🤖 AI Summary
Video generation models commonly suffer from geometric inconsistency, motion instability, and visual artifacts, limiting 3D scene realism. To address this, we propose a preference optimization framework grounded in epipolar geometry constraints—requiring no end-to-end differentiability—that embeds classical multi-view geometric priors into modern video diffusion models (e.g., Latent Diffusion Transformers), enhanced with rectified flow techniques. The method is trained on static scenes yet generalizes effectively to dynamic content. Our key contribution is the first use of pairwise epipolar constraints as stable, interpretable optimization signals, bridging the 3D consistency gap inherent in purely data-driven approaches. Experiments demonstrate significant improvements in spatial geometric fidelity and camera trajectory stability, while preserving high visual quality and substantially enhancing the 3D authenticity of generated videos.
📝 Abstract
Video generation models have progressed tremendously through large latent diffusion transformers trained with rectified flow techniques.

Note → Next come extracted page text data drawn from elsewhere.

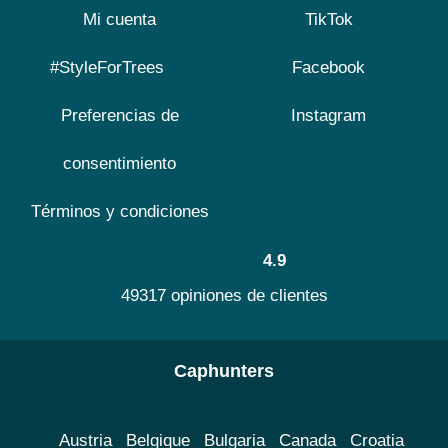
Mi cuenta
TikTok
#StyleForTrees
Facebook
Preferencias de
Instagram
consentimiento
Términos y condiciones
4.9
49317 opiniones de clientes
Caphunters
Austria
Belgique
Bulgaria
Canada
Croatia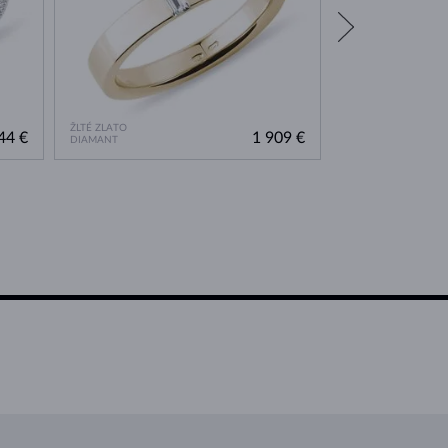
ŽLTÉ ZLATO
BIELE ZLATO
44 €
1 909 €
DIAMANT
BEZ KAMEŇA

Yet these models still struggle with geometric inconsistencies, unstable motion, and visual artifacts that break the illusion of realistic 3D scenes. 3D-consistent video generation could significantly impact numerous downstream applications in generation and reconstruction tasks. We explore how epipolar geometry constraints improve modern video diffusion models. Despite massive training data, these models fail to capture fundamental geometric principles underlying visual content. We align diffusion models using pairwise epipolar geometry constraints via preference-based optimization, directly addressing unstable camera trajectories and geometric artifacts through mathematically principled geometric enforcement. Our approach efficiently enforces geometric principles without requiring end-to-end differentiability. Evaluation demonstrates that classical geometric constraints provide more stable optimization signals than modern learned metrics, which produce noisy targets that compromise alignment quality. Training on static scenes with dynamic cameras ensures high-quality measurements while the model generalizes effectively to diverse dynamic content. By bridging data-driven deep learning with classical geometric computer vision, we present a practical method for generating spatially consistent videos without compromising visual quality.